In Winnipeg he'll be joined at McNally Robinson Booksellers on April 17 at 7:30 p.m. by Ariel Gordon, whose second poetry collection, Stowaways, will be published in May by Palimpsest, and Angeline Schellenberg, a poet whose most recent work is about raising children on the autism spectrum. Spenst is planning eight other readings during his Winnipeg stop.
With the traditional spring start approaching for thru-hiking the epic Pacific Crest Trail, search-and-rescue workers and volunteers are bracing for another season of "the Wild Effect."
Last year, inspired by Cheryl Strayed's bestselling memoir, Wild, about a life-changing hike on the 4,000-kilometre Mexico-to-Canada trail, a record 1,044 hikers set off to traverse the entire trail. The New York Times dubbed the phenomenon "the Wild Effect," and predicted that it will get stronger this year as the film adaptation hits theatres.
On the Pacific Crest Trail Association's Facebook page, fellow hikers have already recounted the rescue of a dangerously underprepared hiker who set off on the trail, like Strayed, with a seriously overloaded pack and without adequate water.
The winners of the fiction and non-fiction categories of this year's National Book Critics Circle Awards are also in the running for another prestigious American award.
Americanah, by Chimamanda Ngozi Adichie, the National Book Critics Circle-winning novel of two young people who seek to escape the chaos of Nigeria, joins Donna Tartt's massive bestseller The Goldfinch and Edwidge Danticat's story collection Claire of the Sea Light on the shortlist for the American Library Association Andrew Carnegie Medal for Fiction.
On the non-fiction side, New York Times reporter Sheri Fink is nominated for her National Book Critics Circle-winner Five Days at Memorial: Life and Death in a Storm-Ravaged Hospital. Fink is joined by historian Doris Kearns Goodwin, nominated for The Bully Pulpit, her study of Theodore Roosevelt and the Progressive era, and Nicholas Basbanes, nominated for his cultural history of paper, titled On Paper.
The awards were established in 2012 with a grant from the Carnegie Corporation.

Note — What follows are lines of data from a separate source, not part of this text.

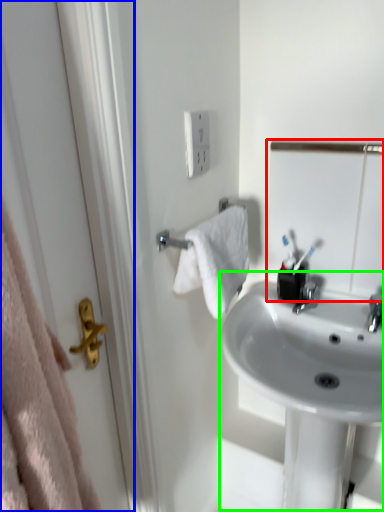
Question: Which object is the farthest from mirror (highlighted by a red box)? Choose among these: screen door (highlighted by a blue box) or sink (highlighted by a green box).

Choices:
 (A) screen door
 (B) sink

Answer: (A)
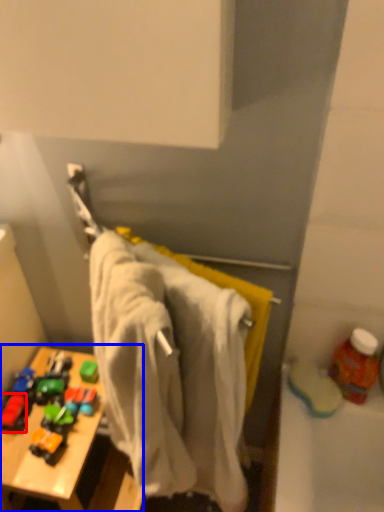
Question: Which object appears closest to the camera in this image, toy (highlighted by a red box) or table (highlighted by a blue box)?

Choices:
 (A) toy
 (B) table

Answer: (B)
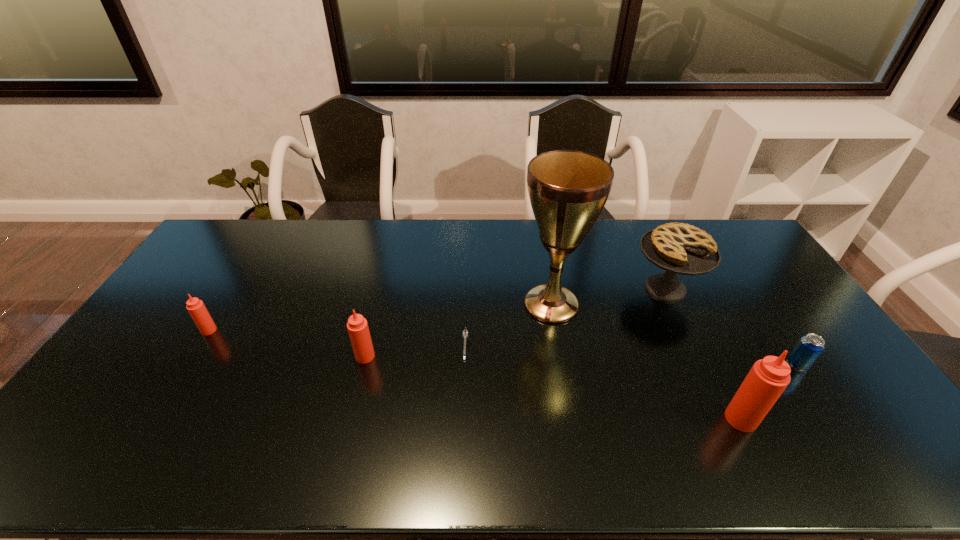
Identify the location of trophy cup. The width and height of the screenshot is (960, 540). (568, 189).

At what (x,y) coordinates should I click in order to perform the action: click on the rightmost object. Please return your answer as a coordinate pair (x, y). Looking at the image, I should click on click(x=810, y=346).

Identify the location of the second shortest object. (810, 346).

At what (x,y) coordinates should I click in order to perform the action: click on blank space located 0.400m on the back of the third shortest object. Please return your answer as a coordinate pair (x, y). This screenshot has width=960, height=540. Looking at the image, I should click on (261, 247).

Locate an element on the screen. Image resolution: width=960 pixels, height=540 pixels. vacant position located on the left of the second tallest Tabasco sauce is located at coordinates (248, 356).

Identify the location of vacant space positioned 0.210m on the back of the tallest Tabasco sauce. (704, 343).

What are the coordinates of `free point located on the cut side of the pie` in the screenshot? It's located at (706, 374).

Locate an element on the screen. The height and width of the screenshot is (540, 960). free region located 0.090m on the front-facing side of the fifth object from right to left is located at coordinates (464, 400).

Locate an element on the screen. free region located on the right of the trophy cup is located at coordinates (622, 304).

This screenshot has width=960, height=540. Find the location of `vacant space located 0.190m on the back of the beer can`. vacant space located 0.190m on the back of the beer can is located at coordinates (760, 309).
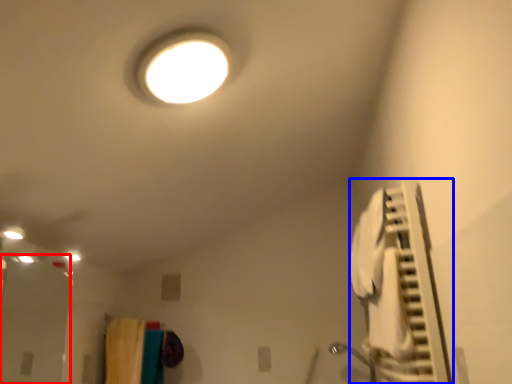
Question: Among these objects, which one is farthest to the camera, glass door (highlighted by a red box) or air conditioner (highlighted by a blue box)?

Choices:
 (A) glass door
 (B) air conditioner

Answer: (A)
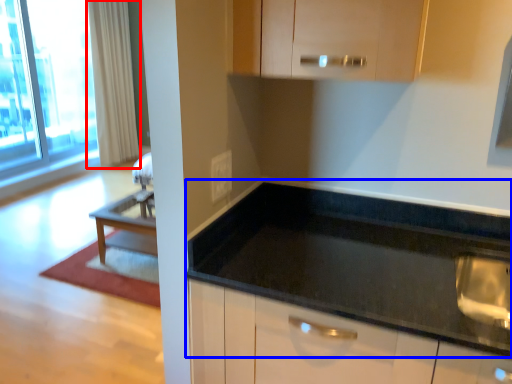
Question: Which object appears closest to the camera in this image, curtain (highlighted by a red box) or countertop (highlighted by a blue box)?

Choices:
 (A) curtain
 (B) countertop

Answer: (B)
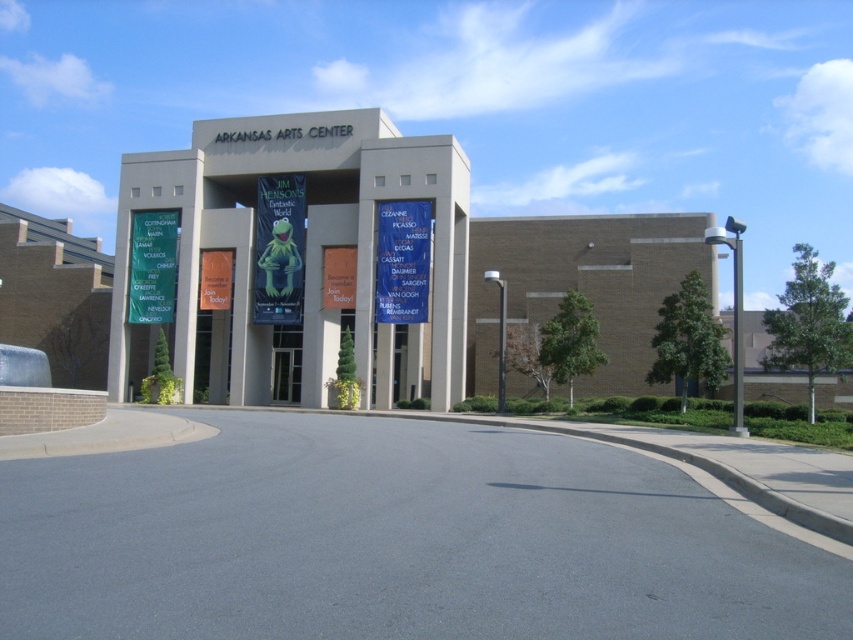
Question: Can you confirm if green fabric sign at left is bigger than matte green banner at center?

Choices:
 (A) yes
 (B) no

Answer: (A)

Question: Where is green matte kermit at center located in relation to matte green banner at center in the image?

Choices:
 (A) above
 (B) below

Answer: (B)

Question: Estimate the real-world distances between objects in this image. Which object is farther from the green fabric sign at left?

Choices:
 (A) matte green banner at center
 (B) blue glass sign at center

Answer: (B)

Question: In this image, where is green fabric sign at left located relative to orange fabric banner at center?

A former Winnipegger is wrapping up a series of three novels on contemporary Jewish life in North America, with an unorthodox romance called An Unorthodox Romance.
The novel tells the story of a rabbi, university professor and yeshiva teacher who flees Los Angeles for Israel to avoid dealing with her ex-husband, then ends up in a life-changing romance.
Author Brenda Barrie says she has been inspired by her friend and mentor, the late Carol Shields, and in fact the book bears a blurb from Shields' daughter, novelist Anne Giardini, who compares the book to Shields' The Republic of Love.
Barrie returns to her old hometown April 24 at 7:30 p.m. for a book launch at McNally Robinson Booksellers.